Irwin family have rescued and treated over 90,000 animals at the Australia Zoo Wildlife Hospital
The late Steve Irwin's family continues to follow his path of saving wildlife in danger as animals are fighting raging bush fire across parts of Australia.
Irwin family have rescued and treated over 90,000 animals, many of which were injured in Australia's recent devastating wildfires.
Robert Irwin, Steve's son, posted an image of Ollie, an orphaned platypus on Instagram, and wrote it is the patient number 90,000 that the Australia Zoo Wildlife Hospital has treated.
"We're so proud of this world-class facility! Thank you for your support - with pressures from drought to bushfires, wildlife needs our help now more than ever," he added.
The Australia Zoo Wildlife Hospital has provided 24/7 wildlife rehabilitation and animal rescue service.
"My parents dedicated our Australia Zoo Wildlife Hospital to my beautiful grandmother. We will continue to honour her by being Wildlife Warriors and saving as many lives as we can," Steve's daughter Bindi Irwin said in an Instagram post.

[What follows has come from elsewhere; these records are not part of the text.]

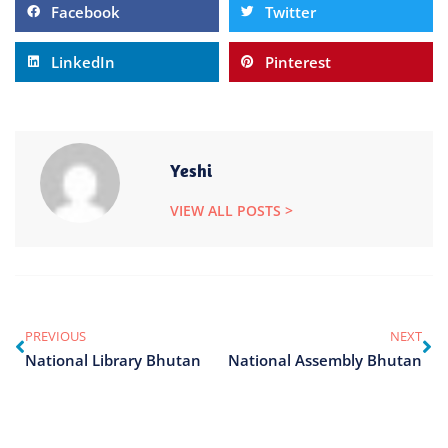
Facebook
Twitter
LinkedIn
Pinterest
Yeshi
VIEW ALL POSTS >
PREVIOUS
NEXT
National Library Bhutan
National Assembly Bhutan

She wrote: "With so many devastating fires within Australia, my heart breaks for the people and wildlife who have lost so much. I wanted to let you know that we are SAFE. There are no fires near us @AustraliaZoo or our conservation properties."
The 21-year-old confirmed that the Australia Zoo, which is owned and operated by the Irwin family, and their conservation properties are not endangered by fires.
The zoo's Wildlife Hospital has been "busier than ever," Bindi said in the caption of the photo which shows her smiling in front of a picture of Steve and his mother holding a crocodile.
The environmental activist and conservationist shared another post on Saturday picturing Blossom the possum who died after being rescued from the bushfires burning in Queensland despite the hospital "working so hard to save her life."
Steve Irwin, the TV presenter known as the "Crocodile Hunter," died in 2006 after being stung by a stingray in a marine accident off Australia's north coast.
Blossom is just one of the many animals who have been killed in Australia's fires. Almost a third of koalas in Australia's New South Wales region may have been killed in deadly bushfires, which have been burning out of control
Three fires combined on Saturday to form a single blaze bigger than the New York borough of Manhattan, as Australian firefighters battle what has been predicted to be the most catastrophic day yet in an already devastating bushfire season.
At least 24 people have died in Australia wildfires and in the state of New South Wales alone, more than 1,300 houses have been destroyed.